(Dataset excerpts)

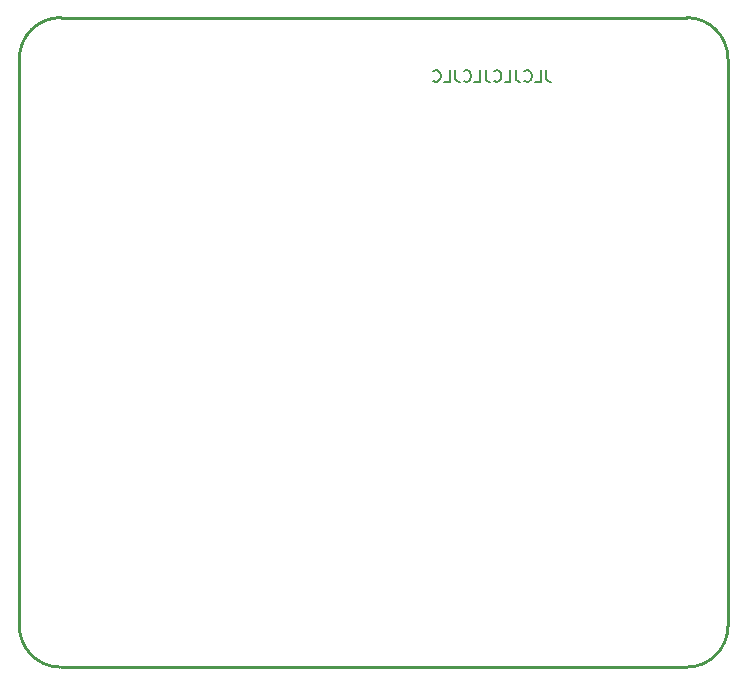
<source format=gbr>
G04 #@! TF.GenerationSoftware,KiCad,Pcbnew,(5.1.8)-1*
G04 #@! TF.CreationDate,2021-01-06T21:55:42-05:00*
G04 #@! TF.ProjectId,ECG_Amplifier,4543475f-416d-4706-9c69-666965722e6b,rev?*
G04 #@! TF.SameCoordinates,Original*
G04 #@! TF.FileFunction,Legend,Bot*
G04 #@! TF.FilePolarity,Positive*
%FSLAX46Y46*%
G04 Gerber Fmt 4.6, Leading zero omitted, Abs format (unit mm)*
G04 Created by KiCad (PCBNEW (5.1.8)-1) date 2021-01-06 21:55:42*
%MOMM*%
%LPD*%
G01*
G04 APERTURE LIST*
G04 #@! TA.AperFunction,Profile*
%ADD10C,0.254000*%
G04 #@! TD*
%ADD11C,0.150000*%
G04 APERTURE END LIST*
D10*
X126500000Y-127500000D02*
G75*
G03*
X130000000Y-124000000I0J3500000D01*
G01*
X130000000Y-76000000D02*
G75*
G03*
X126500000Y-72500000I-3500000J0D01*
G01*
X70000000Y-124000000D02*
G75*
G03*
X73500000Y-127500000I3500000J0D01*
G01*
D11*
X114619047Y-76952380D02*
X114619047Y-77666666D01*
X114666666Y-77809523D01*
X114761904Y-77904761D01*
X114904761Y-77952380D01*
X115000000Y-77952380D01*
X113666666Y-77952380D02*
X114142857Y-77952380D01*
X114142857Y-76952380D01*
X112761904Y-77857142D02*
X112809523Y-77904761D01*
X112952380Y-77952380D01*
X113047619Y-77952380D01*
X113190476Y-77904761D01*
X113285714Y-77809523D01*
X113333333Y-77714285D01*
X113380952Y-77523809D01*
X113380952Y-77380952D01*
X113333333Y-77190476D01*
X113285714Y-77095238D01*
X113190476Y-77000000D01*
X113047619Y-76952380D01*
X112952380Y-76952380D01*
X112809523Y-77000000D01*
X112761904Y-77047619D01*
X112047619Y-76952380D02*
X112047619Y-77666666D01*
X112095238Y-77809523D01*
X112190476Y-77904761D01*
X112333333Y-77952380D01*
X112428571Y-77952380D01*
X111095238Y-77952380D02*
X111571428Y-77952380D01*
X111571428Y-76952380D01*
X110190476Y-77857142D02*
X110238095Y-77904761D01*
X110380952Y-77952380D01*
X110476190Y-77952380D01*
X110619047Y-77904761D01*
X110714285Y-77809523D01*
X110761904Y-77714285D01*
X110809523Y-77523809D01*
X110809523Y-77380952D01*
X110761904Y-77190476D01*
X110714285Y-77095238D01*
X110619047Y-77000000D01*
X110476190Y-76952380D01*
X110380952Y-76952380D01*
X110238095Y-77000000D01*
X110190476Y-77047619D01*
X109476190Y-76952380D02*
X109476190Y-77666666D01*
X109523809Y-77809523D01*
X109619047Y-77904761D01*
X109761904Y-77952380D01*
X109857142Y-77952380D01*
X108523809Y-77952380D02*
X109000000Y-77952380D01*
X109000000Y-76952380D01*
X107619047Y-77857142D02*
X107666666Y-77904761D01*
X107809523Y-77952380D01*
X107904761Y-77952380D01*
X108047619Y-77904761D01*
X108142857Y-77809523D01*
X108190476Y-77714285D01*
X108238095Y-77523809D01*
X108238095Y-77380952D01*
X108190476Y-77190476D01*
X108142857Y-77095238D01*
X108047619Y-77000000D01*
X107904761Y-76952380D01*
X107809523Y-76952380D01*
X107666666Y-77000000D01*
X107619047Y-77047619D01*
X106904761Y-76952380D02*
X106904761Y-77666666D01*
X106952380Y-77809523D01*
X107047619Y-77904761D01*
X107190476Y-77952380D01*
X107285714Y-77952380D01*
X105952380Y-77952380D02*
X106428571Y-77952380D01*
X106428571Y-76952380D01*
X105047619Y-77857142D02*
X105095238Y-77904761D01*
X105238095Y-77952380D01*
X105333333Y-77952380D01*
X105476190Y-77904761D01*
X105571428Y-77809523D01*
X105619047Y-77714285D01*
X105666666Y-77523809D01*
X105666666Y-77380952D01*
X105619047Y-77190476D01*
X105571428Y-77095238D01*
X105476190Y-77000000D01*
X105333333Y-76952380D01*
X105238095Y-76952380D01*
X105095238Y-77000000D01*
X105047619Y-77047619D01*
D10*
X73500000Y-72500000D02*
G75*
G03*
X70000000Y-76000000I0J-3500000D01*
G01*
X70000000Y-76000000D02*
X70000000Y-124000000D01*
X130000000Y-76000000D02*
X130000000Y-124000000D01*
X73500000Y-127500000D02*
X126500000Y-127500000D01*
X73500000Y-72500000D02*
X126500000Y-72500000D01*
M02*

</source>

(End Dataset excerpts)
(Dataset excerpts)

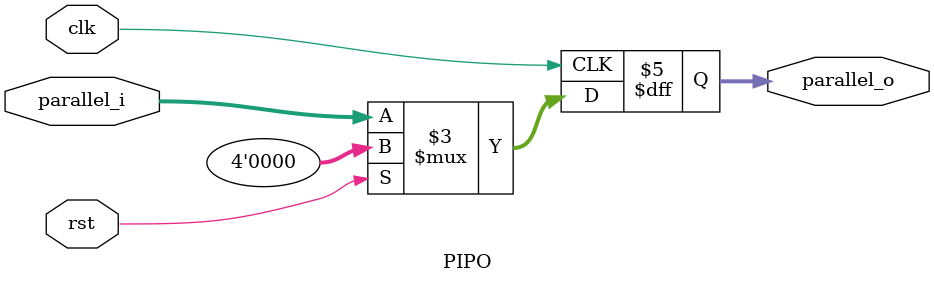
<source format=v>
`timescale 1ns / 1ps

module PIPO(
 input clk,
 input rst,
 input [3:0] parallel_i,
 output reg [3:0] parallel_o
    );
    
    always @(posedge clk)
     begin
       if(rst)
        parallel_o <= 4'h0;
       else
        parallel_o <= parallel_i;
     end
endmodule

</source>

(End Dataset excerpts)
(Dataset excerpts)

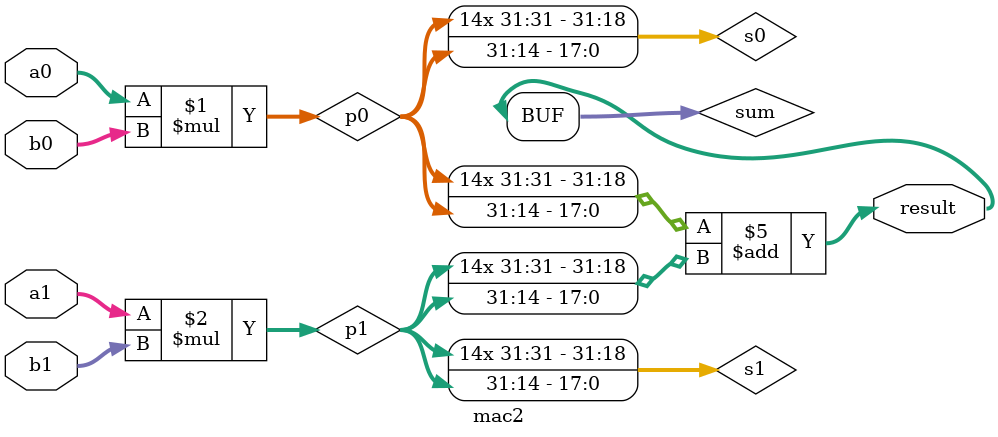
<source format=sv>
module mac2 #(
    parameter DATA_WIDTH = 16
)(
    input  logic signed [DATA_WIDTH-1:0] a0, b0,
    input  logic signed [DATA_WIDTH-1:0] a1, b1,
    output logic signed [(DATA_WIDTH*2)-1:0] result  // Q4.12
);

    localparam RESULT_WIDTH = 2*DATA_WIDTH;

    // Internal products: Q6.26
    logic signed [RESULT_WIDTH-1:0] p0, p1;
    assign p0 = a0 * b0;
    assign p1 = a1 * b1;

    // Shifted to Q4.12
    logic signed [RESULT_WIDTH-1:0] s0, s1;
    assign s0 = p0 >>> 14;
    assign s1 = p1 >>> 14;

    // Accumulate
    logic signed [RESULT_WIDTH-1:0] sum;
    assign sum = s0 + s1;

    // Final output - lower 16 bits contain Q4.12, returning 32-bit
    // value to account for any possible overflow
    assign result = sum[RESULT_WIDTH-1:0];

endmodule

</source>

(End Dataset excerpts)

Exercise objective => Set down, exactly as they appear above, all lines from the one that has "<source format=gbr>" down to the one that has "X110476190Y-76952380D01*", including those two and no others.

Response to the exercise =>
<source format=gbr>
G04 #@! TF.GenerationSoftware,KiCad,Pcbnew,(5.1.8)-1*
G04 #@! TF.CreationDate,2021-01-06T21:55:42-05:00*
G04 #@! TF.ProjectId,ECG_Amplifier,4543475f-416d-4706-9c69-666965722e6b,rev?*
G04 #@! TF.SameCoordinates,Original*
G04 #@! TF.FileFunction,Legend,Bot*
G04 #@! TF.FilePolarity,Positive*
%FSLAX46Y46*%
G04 Gerber Fmt 4.6, Leading zero omitted, Abs format (unit mm)*
G04 Created by KiCad (PCBNEW (5.1.8)-1) date 2021-01-06 21:55:42*
%MOMM*%
%LPD*%
G01*
G04 APERTURE LIST*
G04 #@! TA.AperFunction,Profile*
%ADD10C,0.254000*%
G04 #@! TD*
%ADD11C,0.150000*%
G04 APERTURE END LIST*
D10*
X126500000Y-127500000D02*
G75*
G03*
X130000000Y-124000000I0J3500000D01*
G01*
X130000000Y-76000000D02*
G75*
G03*
X126500000Y-72500000I-3500000J0D01*
G01*
X70000000Y-124000000D02*
G75*
G03*
X73500000Y-127500000I3500000J0D01*
G01*
D11*
X114619047Y-76952380D02*
X114619047Y-77666666D01*
X114666666Y-77809523D01*
X114761904Y-77904761D01*
X114904761Y-77952380D01*
X115000000Y-77952380D01*
X113666666Y-77952380D02*
X114142857Y-77952380D01*
X114142857Y-76952380D01*
X112761904Y-77857142D02*
X112809523Y-77904761D01*
X112952380Y-77952380D01*
X113047619Y-77952380D01*
X113190476Y-77904761D01*
X113285714Y-77809523D01*
X113333333Y-77714285D01*
X113380952Y-77523809D01*
X113380952Y-77380952D01*
X113333333Y-77190476D01*
X113285714Y-77095238D01*
X113190476Y-77000000D01*
X113047619Y-76952380D01*
X112952380Y-76952380D01*
X112809523Y-77000000D01*
X112761904Y-77047619D01*
X112047619Y-76952380D02*
X112047619Y-77666666D01*
X112095238Y-77809523D01*
X112190476Y-77904761D01*
X112333333Y-77952380D01*
X112428571Y-77952380D01*
X111095238Y-77952380D02*
X111571428Y-77952380D01*
X111571428Y-76952380D01*
X110190476Y-77857142D02*
X110238095Y-77904761D01*
X110380952Y-77952380D01*
X110476190Y-77952380D01*
X110619047Y-77904761D01*
X110714285Y-77809523D01*
X110761904Y-77714285D01*
X110809523Y-77523809D01*
X110809523Y-77380952D01*
X110761904Y-77190476D01*
X110714285Y-77095238D01*
X110619047Y-77000000D01*
X110476190Y-76952380D01*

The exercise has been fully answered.